Brazil time zone:  UTC-03:00
Top 5 Hours for Ask Posts Comments
12:00:00 38.59 average comments per post
23:00:00 23.81 average comments per post
17:00:00 21.52 average comments per post
13:00:00 16.80 average comments per post
18:00:00 16.01 average comments per post


#### During which hours should you create a post to have a higher chance of receiving comments? 

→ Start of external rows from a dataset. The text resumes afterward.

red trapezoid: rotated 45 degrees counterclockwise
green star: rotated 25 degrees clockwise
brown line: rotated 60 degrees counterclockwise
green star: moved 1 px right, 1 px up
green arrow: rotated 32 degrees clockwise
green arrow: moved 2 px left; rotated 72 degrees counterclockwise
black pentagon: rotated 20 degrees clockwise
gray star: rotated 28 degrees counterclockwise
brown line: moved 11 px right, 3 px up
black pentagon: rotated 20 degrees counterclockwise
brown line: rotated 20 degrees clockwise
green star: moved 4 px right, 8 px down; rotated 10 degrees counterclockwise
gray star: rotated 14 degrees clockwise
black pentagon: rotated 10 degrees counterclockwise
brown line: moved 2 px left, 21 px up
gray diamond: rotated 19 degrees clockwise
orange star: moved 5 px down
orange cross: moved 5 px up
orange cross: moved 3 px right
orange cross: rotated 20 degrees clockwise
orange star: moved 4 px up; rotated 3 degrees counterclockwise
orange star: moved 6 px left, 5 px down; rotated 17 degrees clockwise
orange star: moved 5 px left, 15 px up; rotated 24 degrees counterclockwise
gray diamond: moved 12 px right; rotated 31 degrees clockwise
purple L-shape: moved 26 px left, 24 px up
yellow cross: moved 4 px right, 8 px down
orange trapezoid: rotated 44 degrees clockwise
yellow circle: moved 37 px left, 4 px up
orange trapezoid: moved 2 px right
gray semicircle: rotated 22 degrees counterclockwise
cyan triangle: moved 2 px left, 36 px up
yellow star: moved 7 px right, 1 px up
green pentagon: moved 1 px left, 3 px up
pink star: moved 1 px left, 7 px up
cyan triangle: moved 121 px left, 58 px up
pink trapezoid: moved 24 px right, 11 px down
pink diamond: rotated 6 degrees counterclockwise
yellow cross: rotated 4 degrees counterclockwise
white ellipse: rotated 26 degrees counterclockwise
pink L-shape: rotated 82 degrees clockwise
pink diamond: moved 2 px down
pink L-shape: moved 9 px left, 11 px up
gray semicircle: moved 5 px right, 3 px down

 * Using Brazil time zone (UTC-03:00): 12h, 23h and 17h

#### Next steps:
 * Determine if show or ask posts receive more points on average.
 * Determine if posts created at a certain time are more likely to receive more points.
 * Compare your results to the average number of comments and points other posts receive.